The single most important aid package is however the compensation for unavoidable fixed cost for businesses which have lost at least 30 % of their turnover month on month 2019 to 2020 (20 % for March). For businesses required by law to close, the compensation is at 90 % and for other businesses approximately 80 %. The compensation is provided through an online platform and payments made swiftly, typically within days.
In addition to the programs for economic aid, the government has quickly introduced a new legal instrument similar to chapter 11 protection under US law. Distressed Norwegian businesses may under this new legislation reach more flexible negotiated solutions with creditors and prevent bankruptcy.

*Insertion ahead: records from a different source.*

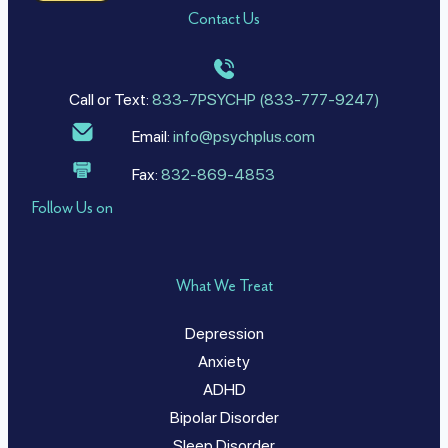
Contact Us
Call or Text:
833-7PSYCHP (833-777-9247)
Email:
info@psychplus.com
Fax:
832-869-4853
Follow Us on
What We Treat
Depression
Anxiety
ADHD
Bipolar Disorder
Sleep Disorder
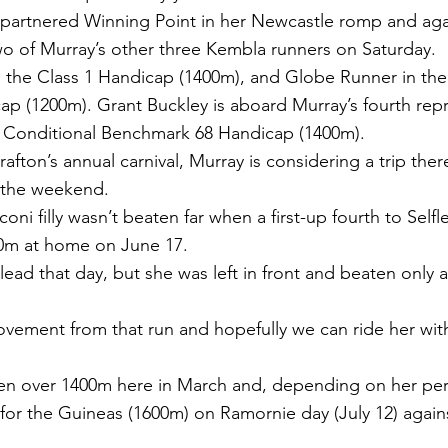
partnered Winning Point in her Newcastle romp and aga
o of Murray’s other three Kembla runners on Saturday.
in the Class 1 Handicap (1400m), and Globe Runner in the
 (1200m). Grant Buckley is aboard Murray’s fourth repr
e Conditional Benchmark 68 Handicap (1400m).
rafton’s annual carnival, Murray is considering a trip there 
t the weekend.
oni filly wasn’t beaten far when a first-up fourth to Selfle
00m at home on June 17.
 lead that day, but she was left in front and beaten only a
vement from that run and hopefully we can ride her wi
en over 1400m here in March and, depending on her per
for the Guineas (1600m) on Ramornie day (July 12) again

The effects of COVID-19 on existing contracts must be sought through interpretation of the contract. There is typically little doubt that the pandemic according to Norwegian background law qualifies as force majeure (FM), an international doctrine applying in Norway. The doctrine of FM is very similar to the concepts of defective assumptions (Norwegian: bristende forutsetninger) and contractual revision due to unreasonableness (Norwegian: urimelighet / avtaleloven § 36). These principles have their Anglo-American equivalence in contractual frustration. Unless the contract clearly sets out the contrary, it is assumed that these principles may generally be applied in the contractual relationships.

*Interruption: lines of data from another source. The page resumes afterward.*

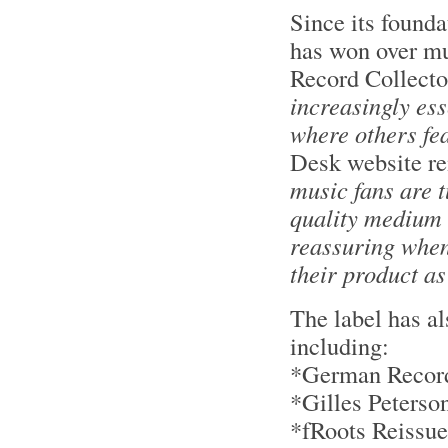
Since its found
has won over mus
Record Collecto
increasingly ess
where others fea
Desk website r
music fans are t
quality medium 
reassuring when
their product as
The label has a
including:
*German Record 
*Gilles Peters
*fRoots Reissu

The typical effect of FM and its similar concepts is the excuse of the party to perform (real debtor) from its inability to do so according to the requirements of the contract. Whether the excuse extends also to preventing the recipient (real creditor) from terminating or claiming damages must be based on interpretation of the contract. It is assumed that the threshold to claim FM is somewhat higher in single purchases of goods and services than it is for longer term contracts. It is also of relevance whether performance is legally prevented or just made more cumbersome. A further distinction must be made in instances where the pandemic has direct effect on the performance and instances where the real creditor's need to receive the contracted performance is affected, such as a business owner who no longer has the need to receive services as most employees are working remotely. In any circumstance, the effects of FM do not apply directly, but must be claimed. It is therefore of utmost importance to notify contractual partners of the effect the pandemic has on the contract.
For contracts to be entered into, the effects of the pandemic must be addressed specifically and to a much greater detail than what is found in most standard contracts. The whole point of FM is that the event was reasonably unforeseeable and avoidable, which may no longer hold true.